HONG KONG (Reuters) – China’s large developers are tightening their hold on the country’s real estate market, capturing an ever-larger share even as sales growth is expected to slow and worries about debt persist.

According to the U.S. investment bank Citi, the top 10 China developers are forecast to achieve close to 35 percent market share this year, up from around 27 percent now. They held just 14.2 percent of the market in 2012.

The number of developers posting more than 50 billion yuan in sales increased to 40 in 2017 from 25 in 2016, with sales growth of 53 percent to 84 percent, real estate developer CREIS said. The number of smaller developers, with sales between 10 billion and 50 billion yuan, fell to 104 from 106.

And although the total number of home transactions is expected to drop about 5 percent, securities firms and rating agency analysts said Hong Kong-listed developers could see 30 percent sales growth on average this year, compared with an average of 40 percent growth in 2017.

But the growth will not be without risk. Ramped-up land purchases mean the developers will add debt, throwing uncertainty into the stated plans of some to deleverage.

China Evergrande (3333.HK) and Sunac China (1918.HK) had the highest gearing ratios at more than 200 percent in the first half of last year. Both said in October they intended to reduce their debt ratio, but neither halted their buying sprees.
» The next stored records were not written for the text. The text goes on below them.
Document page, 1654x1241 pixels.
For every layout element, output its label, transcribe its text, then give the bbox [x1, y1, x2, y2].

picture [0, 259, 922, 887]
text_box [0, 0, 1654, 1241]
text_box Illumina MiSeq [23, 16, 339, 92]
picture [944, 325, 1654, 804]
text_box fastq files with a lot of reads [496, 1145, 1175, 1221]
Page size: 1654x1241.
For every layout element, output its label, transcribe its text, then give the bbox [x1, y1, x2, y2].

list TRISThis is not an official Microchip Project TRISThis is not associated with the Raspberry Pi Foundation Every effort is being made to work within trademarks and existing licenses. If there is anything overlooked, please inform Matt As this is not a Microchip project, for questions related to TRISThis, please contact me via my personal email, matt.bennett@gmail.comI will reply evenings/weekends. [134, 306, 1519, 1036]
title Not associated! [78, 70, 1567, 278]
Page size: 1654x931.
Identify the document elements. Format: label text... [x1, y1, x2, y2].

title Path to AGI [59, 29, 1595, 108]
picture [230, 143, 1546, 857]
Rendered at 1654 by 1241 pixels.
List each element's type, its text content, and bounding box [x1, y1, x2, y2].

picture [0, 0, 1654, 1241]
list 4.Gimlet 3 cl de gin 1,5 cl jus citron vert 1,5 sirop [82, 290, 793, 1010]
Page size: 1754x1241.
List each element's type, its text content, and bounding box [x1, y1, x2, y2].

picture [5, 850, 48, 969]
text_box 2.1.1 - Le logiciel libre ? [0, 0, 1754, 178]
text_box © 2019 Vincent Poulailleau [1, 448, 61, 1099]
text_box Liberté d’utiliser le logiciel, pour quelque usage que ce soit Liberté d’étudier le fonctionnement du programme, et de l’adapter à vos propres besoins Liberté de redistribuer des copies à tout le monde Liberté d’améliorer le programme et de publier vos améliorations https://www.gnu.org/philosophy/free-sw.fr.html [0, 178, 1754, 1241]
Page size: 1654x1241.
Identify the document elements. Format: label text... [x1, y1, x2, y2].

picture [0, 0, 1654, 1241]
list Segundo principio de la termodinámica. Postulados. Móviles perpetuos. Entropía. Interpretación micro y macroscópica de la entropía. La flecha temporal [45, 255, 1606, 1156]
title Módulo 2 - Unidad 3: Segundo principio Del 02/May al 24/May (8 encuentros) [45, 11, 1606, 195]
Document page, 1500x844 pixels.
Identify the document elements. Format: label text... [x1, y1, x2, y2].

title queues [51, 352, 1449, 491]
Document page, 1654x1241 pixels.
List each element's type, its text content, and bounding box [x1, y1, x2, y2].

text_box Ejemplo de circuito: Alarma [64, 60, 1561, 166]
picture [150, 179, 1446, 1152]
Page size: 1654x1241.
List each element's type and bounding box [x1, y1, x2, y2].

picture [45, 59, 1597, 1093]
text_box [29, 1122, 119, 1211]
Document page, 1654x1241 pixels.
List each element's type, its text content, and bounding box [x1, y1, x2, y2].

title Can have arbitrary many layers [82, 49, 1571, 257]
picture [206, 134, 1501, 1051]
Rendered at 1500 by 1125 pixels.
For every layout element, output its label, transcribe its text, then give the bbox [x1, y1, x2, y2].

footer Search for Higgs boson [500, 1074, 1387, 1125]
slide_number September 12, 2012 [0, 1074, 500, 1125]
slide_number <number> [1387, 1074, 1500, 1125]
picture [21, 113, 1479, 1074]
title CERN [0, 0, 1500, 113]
If there is a market correction, developers’ liquidity will be tested. But Standard & Poor director Christopher Yip said even in that scenario, he didn’t see a large impact.

“We don’t think there’ll be a big probability for rated developers to be unable to repay their debt other than very weak ones with poor liquidity and refinancing prospects- others should have secured the financing before they buy land,” Yip said.

BUYING SPREE

The larger developers, despite sounding notes of caution, have continued to aggressively pursue growth.

According to data by property researcher CREIS, Evergrande bought a total gross floor area of 16.2 million square meters in the second half of 2017, compared to 9.7 million in the first six months, via both public land auction and mergers and acquisitions. Sunac bought 520,000 square meters in the second half, a slowdown from 1.4 million from January to June.

Country Garden, China Vanke (2202.HK) (000002.SZ) and Evergrande breached the 500 billion yuan ($76.93 billion) mark for annual sales for the first time in 2017, according to CREIS.

Top-performing developers spent 40 to 50 percent of their sales revenue on land acquisitions last year, CREIS said, much higher than smaller rivals, which spent 27-36 percent of sales revenue.

While big companies splurged 74 percent more on land purchases than the previous year, a bigger percentage rise went to smaller cities as tightening policies took hold elsewhere.

China has imposed measures to crack down on property speculation since early 2016, and China’s home price growth is likely to stall in 2018 as the boom in smaller cities is expected to lose steam, while measures to tighten credit and other property curbs constrain the market, a Reuters poll showed.